[About this exercise]
Pictures do not belong in the copy; retype the records below exactly.

Transcribed page contents

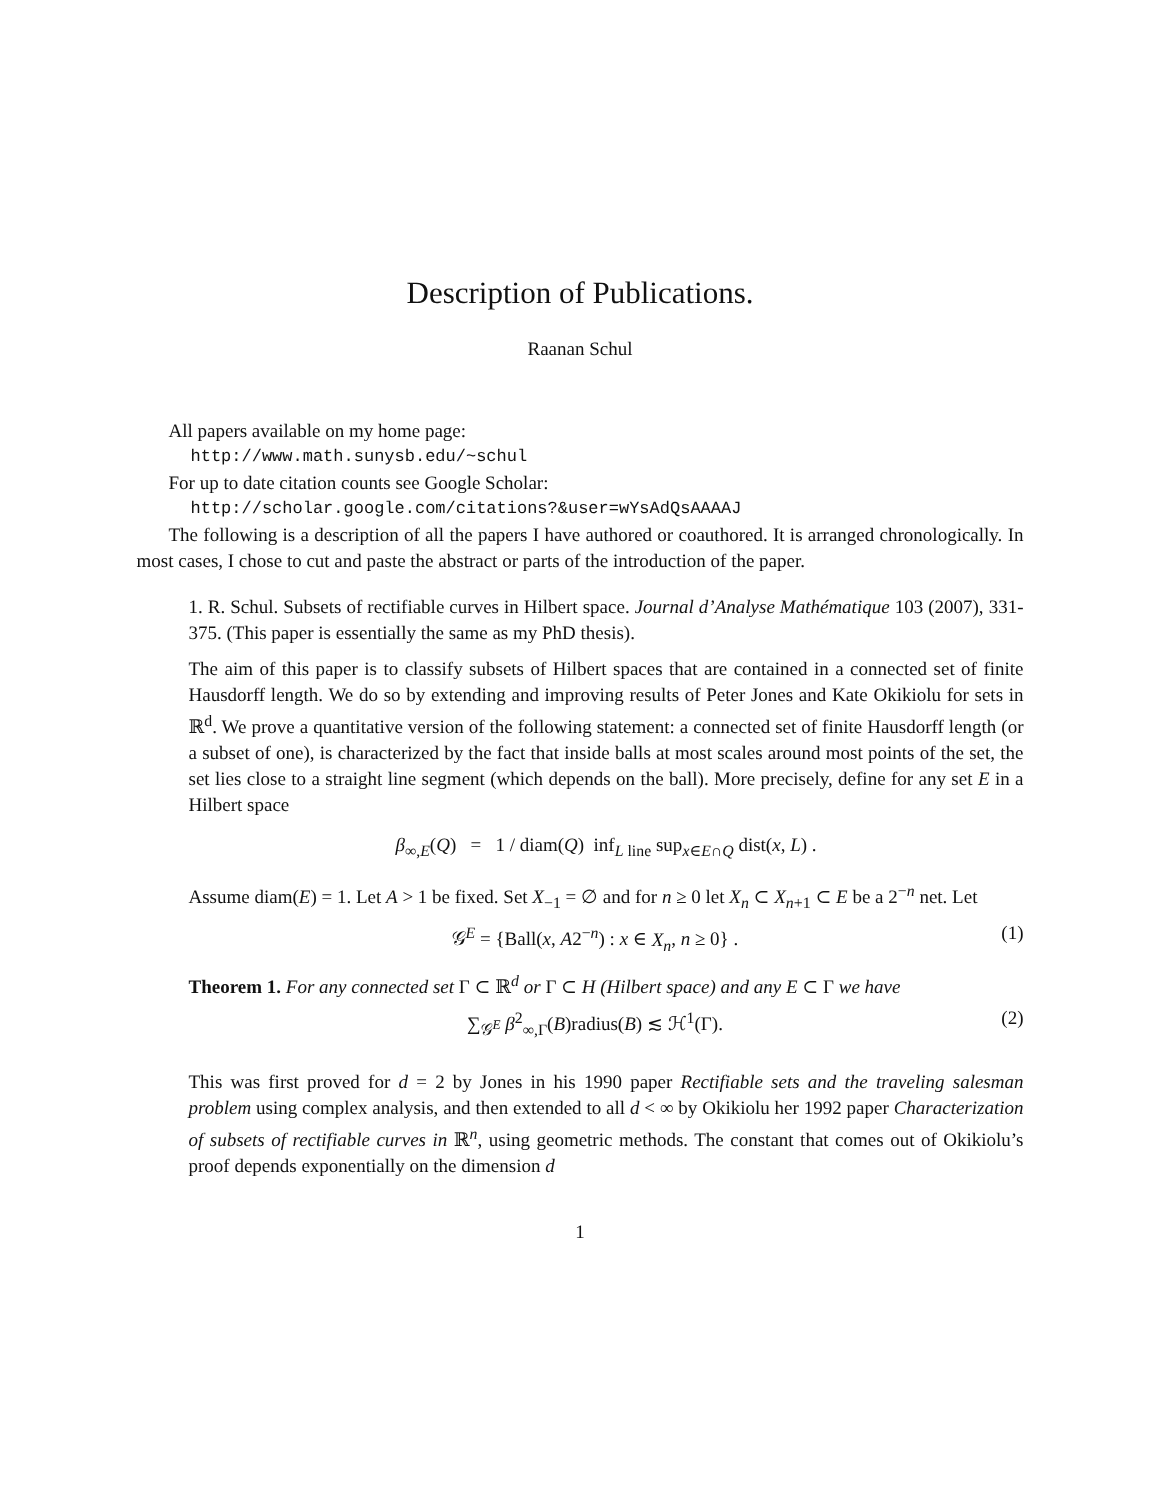Description of Publications.
Raanan Schul
All papers available on my home page:
http://www.math.sunysb.edu/~schul
For up to date citation counts see Google Scholar:
http://scholar.google.com/citations?&user=wYsAdQsAAAAJ
The following is a description of all the papers I have authored or coauthored. It is arranged chronologically. In most cases, I chose to cut and paste the abstract or parts of the introduction of the paper.
1. R. Schul. Subsets of rectifiable curves in Hilbert space. Journal d’Analyse Mathématique 103 (2007), 331-375. (This paper is essentially the same as my PhD thesis).
The aim of this paper is to classify subsets of Hilbert spaces that are contained in a connected set of finite Hausdorff length. We do so by extending and improving results of Peter Jones and Kate Okikiolu for sets in ℝ<sup>d</sup>. We prove a quantitative version of the following statement: a connected set of finite Hausdorff length (or a subset of one), is characterized by the fact that inside balls at most scales around most points of the set, the set lies close to a straight line segment (which depends on the ball). More precisely, define for any set E in a Hilbert space
β<sub>∞,E</sub>(Q) = 1 / diam(Q) inf<sub>L line</sub> sup<sub>x∈E∩Q</sub> dist(x, L) .
Assume diam(E) = 1. Let A > 1 be fixed. Set X<sub>−1</sub> = ∅ and for n ≥ 0 let X<sub>n</sub> ⊂ X<sub>n+1</sub> ⊂ E be a 2<sup>−n</sup> net. Let
𝒢<sup>E</sup> = {Ball(x, A2<sup>−n</sup>) : x ∈ X<sub>n</sub>, n ≥ 0} . (1)
Theorem 1. For any connected set Γ ⊂ ℝ<sup>d</sup> or Γ ⊂ H (Hilbert space) and any E ⊂ Γ we have
∑<sub>𝒢<sup>E</sup></sub> β<sup>2</sup><sub>∞,Γ</sub>(B)radius(B) ≲ ℋ<sup>1</sup>(Γ). (2)
This was first proved for d = 2 by Jones in his 1990 paper Rectifiable sets and the traveling salesman problem using complex analysis, and then extended to all d < ∞ by Okikiolu her 1992 paper Characterization of subsets of rectifiable curves in ℝ<sup>n</sup>, using geometric methods. The constant that comes out of Okikiolu’s proof depends exponentially on the dimension d
1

[Exercise answer]
Description of Publications.
Raanan Schul
All papers available on my home page:
http://www.math.sunysb.edu/~schul
For up to date citation counts see Google Scholar:
http://scholar.google.com/citations?&user=wYsAdQsAAAAJ
The following is a description of all the papers I have authored or coauthored. It is arranged chronologically. In most cases, I chose to cut and paste the abstract or parts of the introduction of the paper.
1. R. Schul. Subsets of rectifiable curves in Hilbert space. Journal d’Analyse Mathématique 103 (2007), 331-375. (This paper is essentially the same as my PhD thesis).
The aim of this paper is to classify subsets of Hilbert spaces that are contained in a connected set of finite Hausdorff length. We do so by extending and improving results of Peter Jones and Kate Okikiolu for sets in ℝ<sup>d</sup>. We prove a quantitative version of the following statement: a connected set of finite Hausdorff length (or a subset of one), is characterized by the fact that inside balls at most scales around most points of the set, the set lies close to a straight line segment (which depends on the ball). More precisely, define for any set E in a Hilbert space
β<sub>∞,E</sub>(Q) = 1 / diam(Q) inf<sub>L line</sub> sup<sub>x∈E∩Q</sub> dist(x, L) .
Assume diam(E) = 1. Let A > 1 be fixed. Set X<sub>−1</sub> = ∅ and for n ≥ 0 let X<sub>n</sub> ⊂ X<sub>n+1</sub> ⊂ E be a 2<sup>−n</sup> net. Let
𝒢<sup>E</sup> = {Ball(x, A2<sup>−n</sup>) : x ∈ X<sub>n</sub>, n ≥ 0} . (1)
Theorem 1. For any connected set Γ ⊂ ℝ<sup>d</sup> or Γ ⊂ H (Hilbert space) and any E ⊂ Γ we have
∑<sub>𝒢<sup>E</sup></sub> β<sup>2</sup><sub>∞,Γ</sub>(B)radius(B) ≲ ℋ<sup>1</sup>(Γ). (2)
This was first proved for d = 2 by Jones in his 1990 paper Rectifiable sets and the traveling salesman problem using complex analysis, and then extended to all d < ∞ by Okikiolu her 1992 paper Characterization of subsets of rectifiable curves in ℝ<sup>n</sup>, using geometric methods. The constant that comes out of Okikiolu’s proof depends exponentially on the dimension d
1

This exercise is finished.